In April the squadron was posted to Bertangles near Amiens in France, to join 50 Wing. On 21st May Dexter was flying a tactical reconnaissance of the Arras/Cambrai/Amiens area when he was attacked by Me109’s. In the ensuing engagment Dexter shot one down with his forward-firing gun and AC Webb, the gunner, shot down a second. The Lysander, L4793, was badly damaged but Dexter managed to return to base. For this action he was awarded the DFC (gazetted 23rd July 1940).
(Above: Taken a week before Dexter was lost this photograph shows (L to R) F/Lt. ES Lock, P/O WGG Duncan-Smith, Dexter and Sgt. WM Gilmour. Courtesy of the Imperial War Museum)

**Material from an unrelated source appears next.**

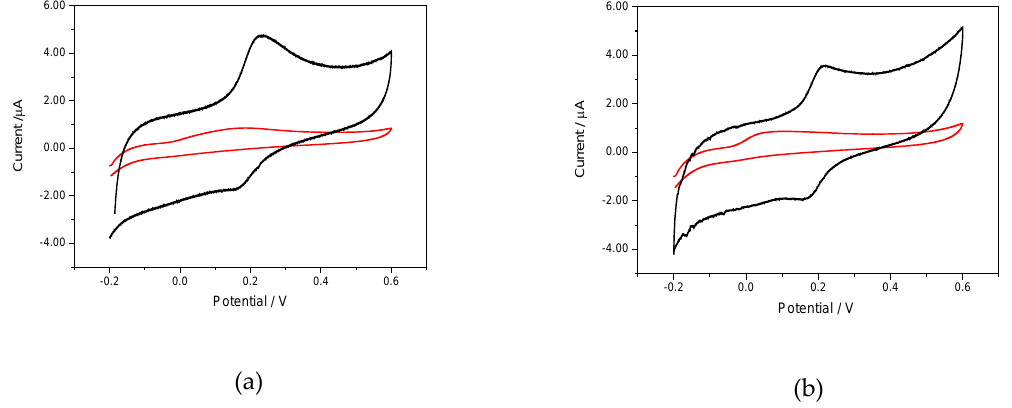
Figure 5. Voltammetric response of preloaded ( a ) PAAm and ( b ) NanoC with DA (back line) and AA (red line) from respective solution 0.25 mM in PBS pH 7. Scan rate: 10 mV/s. The electrochemical response of PAAm and NanoC LSV was carried out using the preloaded matrices with a solution of 1 mM DA and 1 mM AA in PBS (pH 7), at scan rate of 1 mV/s (Figure 6).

The squadron was withdrawn to Redhill on 3rd June 1940. In early August Dexter was posted to 7 OTU, Hawarden and after converting to Spitfires he joined 54 Squadron at Catterick on 3rd September. He moved to 603 Squadron at Hornchurch on the 16th. Dexter claimed a Me109 destroyed over the Channel on the 27th. After this action he flew back with P/O PM Cardell of 603, when the latter, after being wounded in combat over the Channel, tried to reach the English coast. Cardell was forced to bale out just off-shore at Folkestone. Dexter tried to draw attention to Cardell’s plight but having failed to do so he made a forced-landing on Folkestone beach and commandeered a boat to go to his friend’s rescue. However Cardell was dead when they reached him.

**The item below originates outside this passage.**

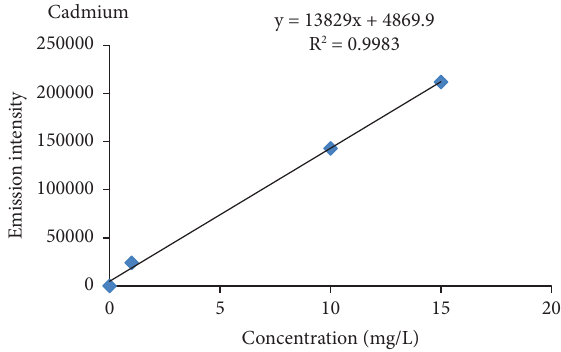
Figure 6: Standard calibration curve for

On 30th September Dexter probably destroyed a Me109, on 2nd October he shot down a Me109 over Croydon but was then himself shot down. He started to bale out, wounded in the leg. His leg was trapped as he attempted to abandon the aircraft and it had fallen 15,000 feet before he managed to wrench his foot free of his flying boot. Dexter was just high enough for his parachute to open. He was admitted to Croydon Hospital and later moved to Torquay.
Dexter returned to the squadron in April 1941. On 26th June he was posted to 611 Squadron at Hornchurch. He claimed a Me109 destroyed and another probably destroyed on 7th July. The squadron was part of the escort for bombers of Circus 48 attacking the marshalling yards at Hazebrouck on 14th July 1941. Over Boulogne, Dexter, in Spitfire VB P8581, collided with Sgt. Panter in R7264 and was reported ‘Missing’. The Red Cross later reported that Dexter had been picked up dead in his parachute.
He was buried in Samer Communal Cemetery, France.